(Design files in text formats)
*-*-*

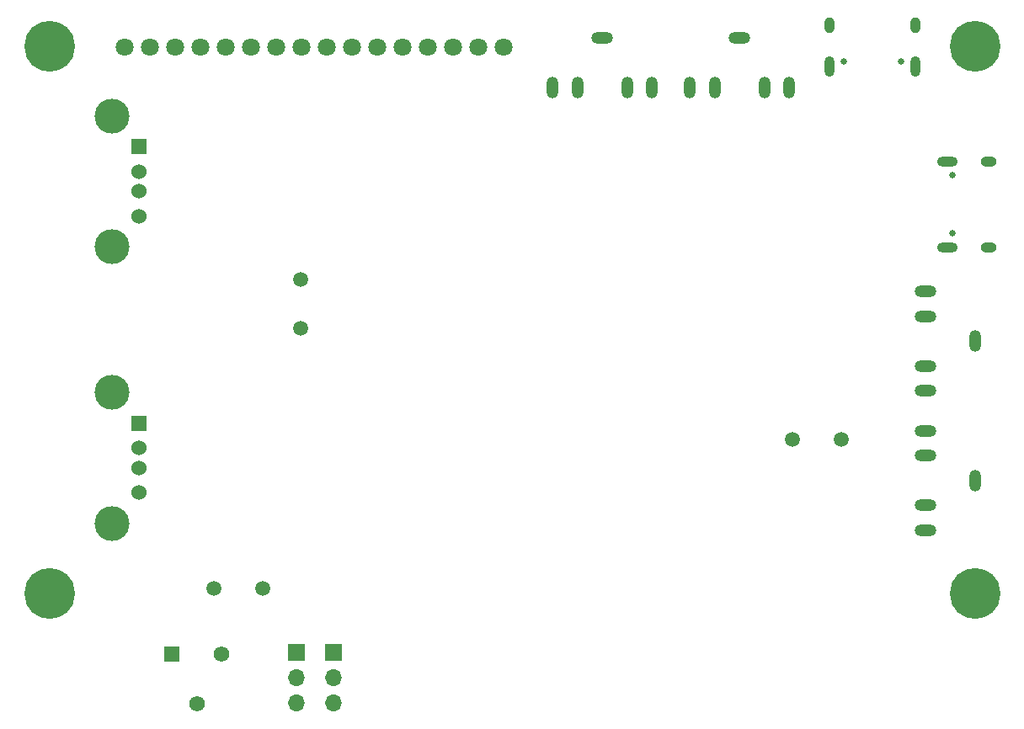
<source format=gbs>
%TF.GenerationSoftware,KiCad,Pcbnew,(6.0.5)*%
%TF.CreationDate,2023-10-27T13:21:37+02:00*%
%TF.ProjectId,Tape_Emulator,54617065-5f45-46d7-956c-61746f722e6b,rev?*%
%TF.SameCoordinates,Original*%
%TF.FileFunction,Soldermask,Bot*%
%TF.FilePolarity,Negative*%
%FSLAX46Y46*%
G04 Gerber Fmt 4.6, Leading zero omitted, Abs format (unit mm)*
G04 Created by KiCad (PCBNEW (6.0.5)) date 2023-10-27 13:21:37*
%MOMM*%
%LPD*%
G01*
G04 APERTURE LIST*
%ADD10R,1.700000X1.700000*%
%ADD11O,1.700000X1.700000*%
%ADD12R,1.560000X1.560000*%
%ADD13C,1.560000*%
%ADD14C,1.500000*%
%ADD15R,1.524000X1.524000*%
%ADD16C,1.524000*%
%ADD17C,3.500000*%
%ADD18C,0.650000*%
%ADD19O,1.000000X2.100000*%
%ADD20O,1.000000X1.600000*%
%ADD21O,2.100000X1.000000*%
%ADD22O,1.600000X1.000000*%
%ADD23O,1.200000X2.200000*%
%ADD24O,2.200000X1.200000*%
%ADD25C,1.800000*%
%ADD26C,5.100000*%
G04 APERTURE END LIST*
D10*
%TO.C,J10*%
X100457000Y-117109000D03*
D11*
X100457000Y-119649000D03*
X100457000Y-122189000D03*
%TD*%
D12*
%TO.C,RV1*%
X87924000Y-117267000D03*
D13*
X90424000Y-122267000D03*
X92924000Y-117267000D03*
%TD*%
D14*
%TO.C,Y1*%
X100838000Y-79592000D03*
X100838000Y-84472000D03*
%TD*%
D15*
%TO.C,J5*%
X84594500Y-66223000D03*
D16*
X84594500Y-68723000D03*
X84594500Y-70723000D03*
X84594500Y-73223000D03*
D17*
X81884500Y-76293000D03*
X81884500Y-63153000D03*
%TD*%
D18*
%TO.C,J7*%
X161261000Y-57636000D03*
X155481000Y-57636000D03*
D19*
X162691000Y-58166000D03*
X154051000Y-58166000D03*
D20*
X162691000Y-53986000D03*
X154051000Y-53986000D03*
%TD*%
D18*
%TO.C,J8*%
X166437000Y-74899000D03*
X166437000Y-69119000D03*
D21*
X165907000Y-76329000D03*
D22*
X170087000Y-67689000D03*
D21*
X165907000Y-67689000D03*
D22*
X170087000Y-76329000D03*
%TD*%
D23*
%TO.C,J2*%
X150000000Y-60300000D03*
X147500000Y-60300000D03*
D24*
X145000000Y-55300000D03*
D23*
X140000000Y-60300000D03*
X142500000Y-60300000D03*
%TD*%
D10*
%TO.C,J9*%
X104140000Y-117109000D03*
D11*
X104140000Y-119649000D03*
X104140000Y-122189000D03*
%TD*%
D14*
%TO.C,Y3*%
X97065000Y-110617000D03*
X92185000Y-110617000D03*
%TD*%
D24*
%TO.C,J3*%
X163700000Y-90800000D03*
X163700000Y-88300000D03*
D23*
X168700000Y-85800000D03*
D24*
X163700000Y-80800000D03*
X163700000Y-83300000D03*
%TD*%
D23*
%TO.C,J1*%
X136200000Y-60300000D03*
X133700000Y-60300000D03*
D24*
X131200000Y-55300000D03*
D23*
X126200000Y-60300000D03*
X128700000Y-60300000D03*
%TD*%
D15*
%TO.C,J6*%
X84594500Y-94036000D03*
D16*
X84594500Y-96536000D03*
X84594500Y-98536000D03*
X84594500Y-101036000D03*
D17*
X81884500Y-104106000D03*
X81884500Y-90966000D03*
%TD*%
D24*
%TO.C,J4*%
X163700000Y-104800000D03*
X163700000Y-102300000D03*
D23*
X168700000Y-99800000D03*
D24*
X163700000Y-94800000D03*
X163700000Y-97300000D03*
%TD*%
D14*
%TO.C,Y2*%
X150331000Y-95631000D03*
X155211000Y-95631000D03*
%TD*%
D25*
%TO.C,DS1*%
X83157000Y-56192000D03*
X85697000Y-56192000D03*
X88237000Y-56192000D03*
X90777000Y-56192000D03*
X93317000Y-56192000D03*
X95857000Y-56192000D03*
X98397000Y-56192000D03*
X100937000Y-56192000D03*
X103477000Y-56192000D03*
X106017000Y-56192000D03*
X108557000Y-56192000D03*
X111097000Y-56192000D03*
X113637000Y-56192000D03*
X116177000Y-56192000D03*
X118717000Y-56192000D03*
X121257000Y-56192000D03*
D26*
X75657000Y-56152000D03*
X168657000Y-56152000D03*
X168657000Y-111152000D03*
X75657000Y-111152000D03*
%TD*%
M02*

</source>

*-*-*

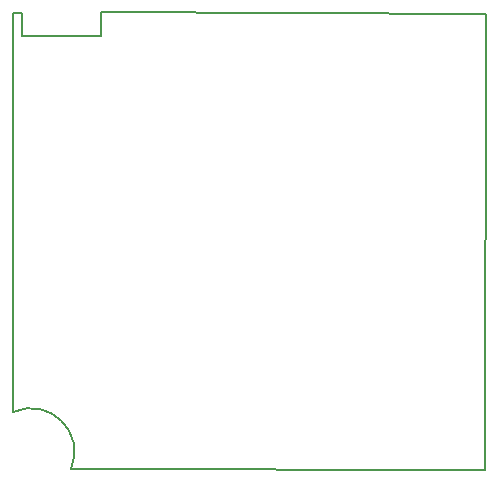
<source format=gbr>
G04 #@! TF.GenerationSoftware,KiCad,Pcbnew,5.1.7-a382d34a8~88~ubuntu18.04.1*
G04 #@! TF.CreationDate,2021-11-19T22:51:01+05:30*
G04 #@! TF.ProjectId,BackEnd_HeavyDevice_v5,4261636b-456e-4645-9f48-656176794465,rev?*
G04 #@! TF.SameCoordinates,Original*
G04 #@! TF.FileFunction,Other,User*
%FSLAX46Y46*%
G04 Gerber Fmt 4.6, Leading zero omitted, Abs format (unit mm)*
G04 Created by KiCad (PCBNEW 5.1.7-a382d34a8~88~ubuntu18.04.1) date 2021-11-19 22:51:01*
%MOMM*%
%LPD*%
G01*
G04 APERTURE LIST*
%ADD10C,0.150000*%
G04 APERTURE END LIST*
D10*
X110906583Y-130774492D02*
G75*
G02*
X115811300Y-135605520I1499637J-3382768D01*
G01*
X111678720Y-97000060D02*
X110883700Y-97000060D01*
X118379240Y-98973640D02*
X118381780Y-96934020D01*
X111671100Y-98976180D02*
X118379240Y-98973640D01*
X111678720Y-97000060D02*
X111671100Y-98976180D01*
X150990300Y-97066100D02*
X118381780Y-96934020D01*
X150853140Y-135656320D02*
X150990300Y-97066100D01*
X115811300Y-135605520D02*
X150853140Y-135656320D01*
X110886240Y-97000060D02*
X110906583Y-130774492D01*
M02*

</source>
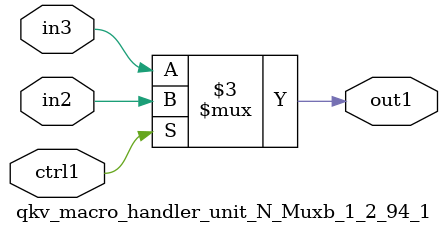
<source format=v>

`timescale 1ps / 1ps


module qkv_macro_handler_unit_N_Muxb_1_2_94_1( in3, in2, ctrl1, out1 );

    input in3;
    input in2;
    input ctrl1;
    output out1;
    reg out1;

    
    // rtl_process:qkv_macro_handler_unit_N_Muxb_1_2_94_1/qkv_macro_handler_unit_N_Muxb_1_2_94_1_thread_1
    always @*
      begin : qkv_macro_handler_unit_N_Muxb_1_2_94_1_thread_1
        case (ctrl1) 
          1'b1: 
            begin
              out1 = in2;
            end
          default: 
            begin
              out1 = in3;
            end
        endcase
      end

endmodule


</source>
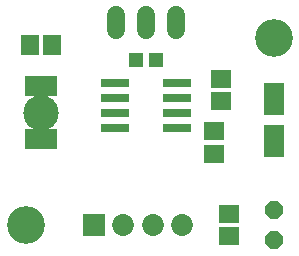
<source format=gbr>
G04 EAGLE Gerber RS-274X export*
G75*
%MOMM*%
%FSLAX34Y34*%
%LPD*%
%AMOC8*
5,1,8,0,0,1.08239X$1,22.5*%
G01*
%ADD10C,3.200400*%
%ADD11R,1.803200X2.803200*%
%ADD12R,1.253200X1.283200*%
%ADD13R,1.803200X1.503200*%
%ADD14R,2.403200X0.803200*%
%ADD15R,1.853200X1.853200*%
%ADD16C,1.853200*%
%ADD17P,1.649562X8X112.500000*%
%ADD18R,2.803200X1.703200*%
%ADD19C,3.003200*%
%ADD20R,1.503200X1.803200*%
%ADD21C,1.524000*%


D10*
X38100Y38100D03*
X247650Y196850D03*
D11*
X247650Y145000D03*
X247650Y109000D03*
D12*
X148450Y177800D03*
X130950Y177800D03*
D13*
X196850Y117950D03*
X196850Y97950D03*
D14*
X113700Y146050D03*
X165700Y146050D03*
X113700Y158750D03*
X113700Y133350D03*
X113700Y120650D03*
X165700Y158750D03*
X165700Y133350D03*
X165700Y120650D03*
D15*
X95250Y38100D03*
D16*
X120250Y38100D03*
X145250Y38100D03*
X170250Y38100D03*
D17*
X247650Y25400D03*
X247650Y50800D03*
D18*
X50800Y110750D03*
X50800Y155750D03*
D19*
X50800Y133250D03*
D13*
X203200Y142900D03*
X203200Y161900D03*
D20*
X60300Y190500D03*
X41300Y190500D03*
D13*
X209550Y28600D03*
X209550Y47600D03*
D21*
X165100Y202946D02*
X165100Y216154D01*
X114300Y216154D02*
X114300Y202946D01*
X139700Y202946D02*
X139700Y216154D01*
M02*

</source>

*-*-*

What to work on:
Your job is to return all lines above that hold the word "ProjectId".

Answer area:
%TF.ProjectId,Tape_Emulator,54617065-5f45-46d7-956c-61746f722e6b,rev?*%
G04 #@! TF.ProjectId,BackEnd_HeavyDevice_v5,4261636b-456e-4645-9f48-656176794465,rev?*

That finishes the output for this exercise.